On Wed, May 11, 2011 at 4:56 PM, Emmanuel Lécharny <elecha...@apache.org>wrote:

> On 5/11/11 3:42 PM, Alex Karasulu wrote:
>
>> Usually, we are just hiding it if the user does not have its own OSGi
>>> container.
>>>
>>>
>>>  Please clarify.
>>
>
> The user does not know we embed and start Felix. For him, it's 'hidden'.
>
>
Well it's not immediately apparent since we don't have documentation for
this but eventually we will expose that this is what is actually taking
place in order to present this feature of being able to use codec extensions
for user defined controls and extended operations.

I know understand why you mean hidden. However this is not our agenda,
meaning to hide this implementation detail since those extending will have
to create their own OSGi bundles for extension points.

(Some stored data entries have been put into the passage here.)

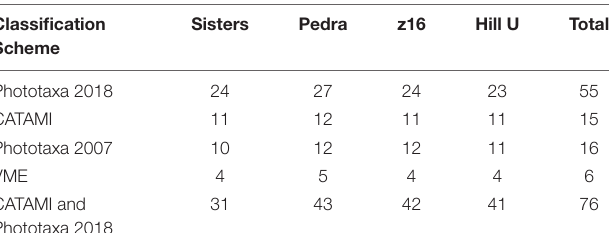
TABLE 4 | Coral entity richness by seamount and classification scheme calculated in a cumulative area of 2 140 m 2 , the area of imagery viewed on the smallest seamount,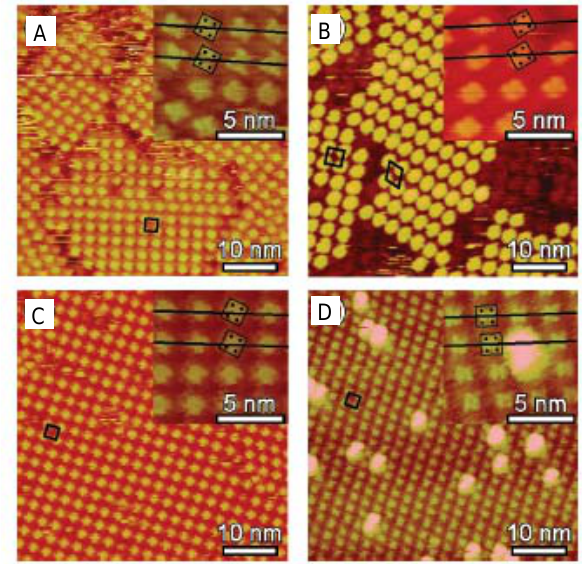
Figure 15. STM images of double-decker complexes at the solution–HOPG interface. Reprinted with permission from reference [74]. Copyright 2009 American Chemical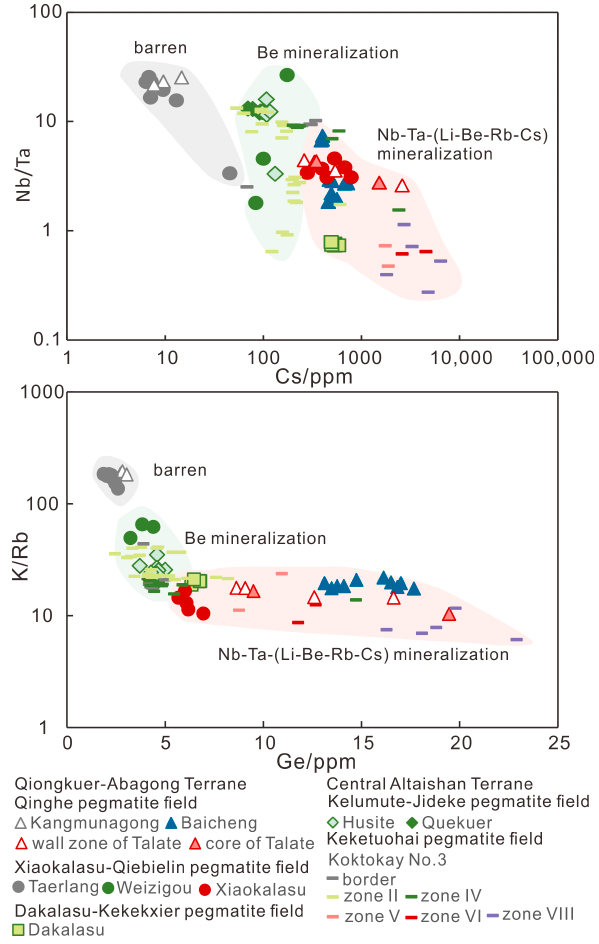
Figure 8. Variation diagrams of Nb/Ta vs. Cs content and K/Rb vs. Ge content, indicating the differences of muscovites from the barren, Be and Nb-Ta-bearing pegmatites in the Chinese Altai. The regions of zones I–IV and zones V–VIII of the Koktokay No.3 pegmatite are based on the data from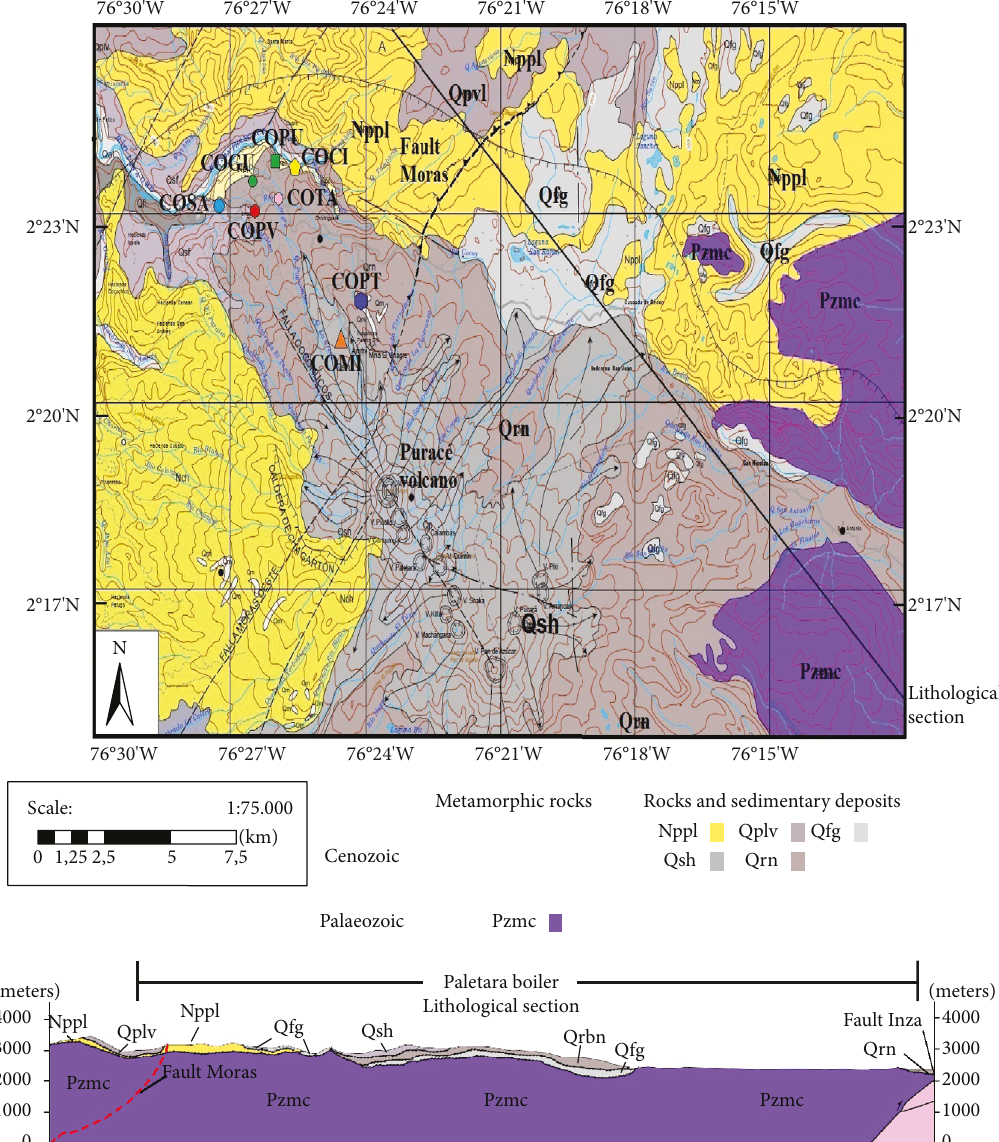
Figure 2: Location of the monitoring sites of the Puracé-La Mina sector and lithological section. Map of the Servicio Geológico Colombiano [55]. Nppl (lavas of andesitic compositions), Qplv (ash fl ow reservoirs), Qfg ( fl uvioglacial deposits), Qsh (andesitic lava), Qrn (andesitic lava) (Batolito Ibagué), and Pzmc (green and black shales).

> Btw, the pb I was trying to solve (ie, the Felix EventDispatchQueue thread
> was still running even if we quit the application) has a nice workaround.
> The pb was that the felix thread was a User thread, not a Daemon thread,
> thus needed to be stopped explicitly. What would have been good is to be
> able to make this thread a Daemon thread, but as it's created internally of
> Felix, there was no way to do that.
>
> Hopefully, Karl and Richard mentionned that if you start a thread from a
> daemon thread, then the inner thread will inheritate it's parent status. So
> I started felix inside a Daemon thread, and it did the trick :
>
>        Thread felixThread = new Thread(new Runnable() {
>            public void run()
>            {
>                try
>                {
>                    felix.start();
>                }
>                catch ( BundleException e )
>                {
>                    String message = "Failed to start embedded felix
> instance: " + e.getMessage();
>                    LOG.error( message, e );
>                    throw new RuntimeException( message, e );
>                }
>            }
>        }, "FelixThread");
>
>        felixThread.setDaemon( true );
>        felixThread.start();
>
> instead of :
>
> felix.start();
>

Awesome!  That solves the thread kill issue. Did you commit this?